Business view: budgets, ratings, Source sleeper chase

Budgets remain in the efficient band. Most of the films above will track under the $40–$50 million range, with many far below. That allows for heavy premium placement without needing superhero-level volume to break even. The most likely R ratings include Evil Dead Burn, Werwulf, and possibly Resident Evil depending on the final cut. Scream 7, Insidious, and SOULM8TE can plausibly land PG-13 to maximize reach, though each franchise has toggled between ratings in the past. Specialty plays tend to lean R to preserve tone and intensity.

The search for sleepers continues in Q1, where modest-budget genre can own weekends with minimal competition, and again in late summer, where horror often becomes the conversation when tentpoles tire. The 2026 slate is set up to leverage those opportunities. January could easily deliver the first stealth overachiever of the year, and August into September gives Sony an avenue to hold screens with back-to-back supernatural IP while still leaving room for an indie breakout.

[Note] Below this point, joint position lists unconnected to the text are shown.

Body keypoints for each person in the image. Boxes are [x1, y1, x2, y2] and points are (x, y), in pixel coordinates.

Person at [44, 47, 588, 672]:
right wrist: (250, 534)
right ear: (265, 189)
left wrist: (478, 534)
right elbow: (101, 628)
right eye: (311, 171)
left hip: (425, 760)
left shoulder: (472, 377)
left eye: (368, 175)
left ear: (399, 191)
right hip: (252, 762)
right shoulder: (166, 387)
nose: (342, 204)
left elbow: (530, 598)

Internationally, brand recognition helps Resident Evil, Evil Dead, and Scream travel, while 28 Years Later benefits from a British setting and returning talent. Werwulf and The Mummy will lean on auteur and classic-monster awareness abroad. Streamers will amplify the tail, with copyright pickups boosting Universal’s slate and Shudder driving evangelism for Cineverse titles. Anticipate a robust PVOD phase across the board, since horror fans have shown a willingness to pay for convenience after an opening weekend, especially when word of mouth is strong.

From viewer POV, the year

From a moviegoer’s perspective, the 2026 horror year offers pattern and spread. January is a buffet, February delivers a legacy slasher, April resurrects a Universal monster, May and June provide a two-hit supernatural combo for date nights and group outings, July goes for the throat, August and September keep the supernatural momentum, October turns into a Jordan Peele event, and December invites a icy, literate nightmare. That is how you preserve buzz while driving admissions without cannibalizing your own titles. The pattern also supports social campaigns that can sequence upward, using earlier releases to prep the audience for bigger plays in the fall.

Exhibitors appreciate the spacing. Horror delivers steady Thursday pops, lean footprints, and strong PLF uptake when the creative supports it. The 2026 slate has at least three titles that can qualify for PLF, with The Mummy, Evil Dead Burn, and Werwulf all showcasing surface detail, aural design, and visual design that benefit from larger formats. The calendar also leaves room for specialty platformers to open in New York and Los Angeles, build reviews, and slide into national conversation as the fall progresses.

A Promising 2026

Slots move. Ratings change. Casts shuffle. But the spine of 2026 horror is intact. There is name recognition where it counts, distinct vision where it matters, and a calendar that shows studios read audience appetite for scares. The awards and festival pipeline into 2027 will come into focus once the fall festivals lock, and it would not be surprising to see at least one last-minute boutique pickup join the party. For now, the job is simple, produce clean trailers, keep the secrets, and let the shocks sell the seats.